(Available data):
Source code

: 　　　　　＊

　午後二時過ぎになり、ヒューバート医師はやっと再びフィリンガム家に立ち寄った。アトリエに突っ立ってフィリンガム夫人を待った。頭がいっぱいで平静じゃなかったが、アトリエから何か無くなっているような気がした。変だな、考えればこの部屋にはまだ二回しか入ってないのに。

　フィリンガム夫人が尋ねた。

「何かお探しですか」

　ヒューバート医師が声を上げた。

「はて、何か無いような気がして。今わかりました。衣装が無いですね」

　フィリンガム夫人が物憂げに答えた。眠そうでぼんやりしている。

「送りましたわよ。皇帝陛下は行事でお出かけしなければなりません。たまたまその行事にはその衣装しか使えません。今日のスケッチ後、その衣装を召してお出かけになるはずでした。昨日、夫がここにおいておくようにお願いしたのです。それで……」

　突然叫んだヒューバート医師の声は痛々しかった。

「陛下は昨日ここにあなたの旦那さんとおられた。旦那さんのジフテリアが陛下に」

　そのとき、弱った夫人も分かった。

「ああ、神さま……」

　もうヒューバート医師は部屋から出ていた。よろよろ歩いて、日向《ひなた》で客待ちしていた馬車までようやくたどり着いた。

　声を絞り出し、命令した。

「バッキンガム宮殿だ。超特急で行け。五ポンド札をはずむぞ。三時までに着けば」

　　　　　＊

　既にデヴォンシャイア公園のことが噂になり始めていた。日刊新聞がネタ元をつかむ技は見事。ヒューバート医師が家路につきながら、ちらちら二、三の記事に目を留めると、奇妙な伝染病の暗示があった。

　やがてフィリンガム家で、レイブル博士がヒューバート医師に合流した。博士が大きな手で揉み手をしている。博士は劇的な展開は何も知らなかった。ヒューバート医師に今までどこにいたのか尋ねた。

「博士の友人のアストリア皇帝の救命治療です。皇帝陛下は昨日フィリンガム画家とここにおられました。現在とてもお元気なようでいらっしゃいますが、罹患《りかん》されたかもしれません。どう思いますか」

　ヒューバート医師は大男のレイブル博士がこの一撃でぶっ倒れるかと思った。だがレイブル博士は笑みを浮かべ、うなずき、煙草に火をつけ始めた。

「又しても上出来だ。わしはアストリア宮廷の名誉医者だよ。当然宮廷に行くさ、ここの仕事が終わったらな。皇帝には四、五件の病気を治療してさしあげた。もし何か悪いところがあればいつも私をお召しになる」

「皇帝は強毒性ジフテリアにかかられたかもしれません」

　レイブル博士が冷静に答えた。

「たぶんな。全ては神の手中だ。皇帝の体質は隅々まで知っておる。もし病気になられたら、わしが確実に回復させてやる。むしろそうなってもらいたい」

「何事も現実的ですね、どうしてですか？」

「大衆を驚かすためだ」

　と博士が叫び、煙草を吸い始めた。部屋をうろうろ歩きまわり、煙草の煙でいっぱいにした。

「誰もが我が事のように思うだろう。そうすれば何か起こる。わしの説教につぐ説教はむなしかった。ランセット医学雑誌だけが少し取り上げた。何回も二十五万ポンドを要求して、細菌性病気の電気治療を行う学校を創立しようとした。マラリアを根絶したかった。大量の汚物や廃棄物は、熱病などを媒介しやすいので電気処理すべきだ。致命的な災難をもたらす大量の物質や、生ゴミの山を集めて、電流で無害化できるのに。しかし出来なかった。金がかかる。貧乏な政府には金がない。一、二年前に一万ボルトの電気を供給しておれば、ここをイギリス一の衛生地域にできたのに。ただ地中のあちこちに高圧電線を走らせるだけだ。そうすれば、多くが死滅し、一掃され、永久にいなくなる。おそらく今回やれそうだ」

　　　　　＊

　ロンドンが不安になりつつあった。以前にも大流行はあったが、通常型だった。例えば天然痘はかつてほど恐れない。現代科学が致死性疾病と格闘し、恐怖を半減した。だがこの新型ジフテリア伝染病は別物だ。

(Request):
From the items above, extract the part that opens with the line containing "ヒューバート医師が声を上げた。" and closes with the line containing "もうヒューバート医師は部屋か", including both of those lines. Reproduce the lines without any change.

(Answer box):
　ヒューバート医師が声を上げた。

「はて、何か無いような気がして。今わかりました。衣装が無いですね」

　フィリンガム夫人が物憂げに答えた。眠そうでぼんやりしている。

「送りましたわよ。皇帝陛下は行事でお出かけしなければなりません。たまたまその行事にはその衣装しか使えません。今日のスケッチ後、その衣装を召してお出かけになるはずでした。昨日、夫がここにおいておくようにお願いしたのです。それで……」

　突然叫んだヒューバート医師の声は痛々しかった。

「陛下は昨日ここにあなたの旦那さんとおられた。旦那さんのジフテリアが陛下に」

　そのとき、弱った夫人も分かった。

「ああ、神さま……」

　もうヒューバート医師は部屋から出ていた。よろよろ歩いて、日向《ひなた》で客待ちしていた馬車までようやくたどり着いた。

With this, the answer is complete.